Did I actually say 'all' waggles? Checked my post a few times here and I don't actually see I said that. Whole purpose of my post was to offer my perspective (albeit completely off whack considering where the thread went, my bad for not reading it all, which I declared), so wake up drearie and stop adding words into a sentence.

Marriage (again, IMO) does not equal security. If it's not right, don't do it and spend the money on red wine and haribo and visit me instead

Rinoachicken · 21/11/2015 14:27

Someone else has already asked this but u can't see an answer - how do the kids and their father feel about not being slowed to live together? He must be missing out on so much and they are missing out on having him around - both through no fault of his own but because you won't live with another adult?

PiperChapstick · 21/11/2015 14:32

Kitty if you didn't mean all marriages what did you mean? You can't just have meant your marriage as you said "no matter how long you've been together" referring to other people Confused

This thread is weird

OP when you say things like "I just didn't tell my children we started having sex again" you can't complain when people think it's a friends with benefits type thing. Unless you define a loving relationship - so loving you're considering marriage - a friend who you have sex with?

PiperChapstick · 21/11/2015 14:34

Also I second SurlyCues "bollocks" - marriage is not about showing your children this that and the other. What about people who have no kids? Marriage means whatever you want it to mean

SurlyCue · 21/11/2015 14:37

Exactly piper! Marriage means whatever the two people concerned decide it means. It doesnt have to have anything to do with children.

Twindroops · 21/11/2015 14:41

RTFT twice and can't get my head round it at all, but very much liking the idea of my own bed and bathroom.... no skidders to clean, no duvet wars.... sounds heavenly. Sadly financially unachievable for me.
I can't imagine my kids living separately from their father if I loved him enough to marry him. That's what I can't get my head round.

SpongebobCirclePants · 21/11/2015 14:43

Yes he is missing out Rinochicken he's missing out on the arguments, the tension, the fallouts the stress. As are the children.

There's absolutely no point in trying to make me feel guilty. It's a happier home for everyone now.

I'm not choosing to not live with him to be selfish, Im not living with him because it didn't work for any of us.

OP posts:
KittyVonCatsworth · 21/11/2015 14:43

What I meant piper is that me and DH have known each other all our lives, Been together on and off too for soooo long. And again, through speaking to others and our experience is the first year is tough because (again ) in my non controlled experiment of speaking to men and women friends that there is a sub/conscious feeling that it actually changes thoughts and feelings.
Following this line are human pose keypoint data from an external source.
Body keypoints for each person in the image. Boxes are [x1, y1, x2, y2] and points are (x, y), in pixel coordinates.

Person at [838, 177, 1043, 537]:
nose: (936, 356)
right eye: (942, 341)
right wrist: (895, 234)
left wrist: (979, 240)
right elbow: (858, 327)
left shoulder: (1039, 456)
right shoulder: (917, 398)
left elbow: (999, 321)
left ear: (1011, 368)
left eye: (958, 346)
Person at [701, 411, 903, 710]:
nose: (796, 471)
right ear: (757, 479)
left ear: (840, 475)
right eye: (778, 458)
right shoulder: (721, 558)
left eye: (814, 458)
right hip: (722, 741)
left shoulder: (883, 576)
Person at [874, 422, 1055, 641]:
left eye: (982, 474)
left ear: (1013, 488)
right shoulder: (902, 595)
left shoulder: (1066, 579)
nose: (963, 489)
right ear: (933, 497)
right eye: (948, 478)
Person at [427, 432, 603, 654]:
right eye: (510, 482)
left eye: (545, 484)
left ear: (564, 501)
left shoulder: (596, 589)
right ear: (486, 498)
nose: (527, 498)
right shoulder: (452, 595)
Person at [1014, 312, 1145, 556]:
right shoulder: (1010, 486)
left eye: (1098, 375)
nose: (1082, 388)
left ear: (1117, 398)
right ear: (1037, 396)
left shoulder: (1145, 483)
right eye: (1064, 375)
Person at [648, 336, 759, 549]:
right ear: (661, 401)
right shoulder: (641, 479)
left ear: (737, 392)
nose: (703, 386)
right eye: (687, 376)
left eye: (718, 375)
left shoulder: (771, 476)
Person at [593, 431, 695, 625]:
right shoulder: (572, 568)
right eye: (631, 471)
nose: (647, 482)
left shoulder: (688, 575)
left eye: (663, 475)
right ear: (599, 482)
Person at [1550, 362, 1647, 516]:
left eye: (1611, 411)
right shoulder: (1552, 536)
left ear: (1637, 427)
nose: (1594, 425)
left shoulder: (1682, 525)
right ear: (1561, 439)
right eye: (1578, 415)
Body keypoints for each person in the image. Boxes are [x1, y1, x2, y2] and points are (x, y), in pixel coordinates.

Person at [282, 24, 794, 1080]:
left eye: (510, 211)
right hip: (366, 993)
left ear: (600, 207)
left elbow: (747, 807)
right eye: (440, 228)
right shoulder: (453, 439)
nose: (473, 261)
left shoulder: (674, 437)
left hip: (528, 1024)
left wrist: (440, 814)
So, going back to my original question, why bother getting married?

SpongebobCirclePants · 21/11/2015 14:44

I find it confusing too Twindroops to be honest.

As I said before this is certainly not the way I envisioned things.

OP posts:
KittyVonCatsworth · 21/11/2015 14:45

However, I do concede to misunderstanding on how my post may have been interpreted.

Fairenuff · 21/11/2015 14:46

Sorry, haven't waded through all the pages so I may have missed it, is the proposed marriage just for legal reasons?

Booyaka · 21/11/2015 14:47

I think it sounds great if it suits you, and if you can afford it, nobody else's business.

But I think claiming a state subsidy to fund it is wrong and betrays people in genuine need.

I also think you would stand an extremely high chance of accusations of benefit fraud.

Arfarfanarf · 21/11/2015 14:52

This reply has been deleted

Message withdrawn at poster's request.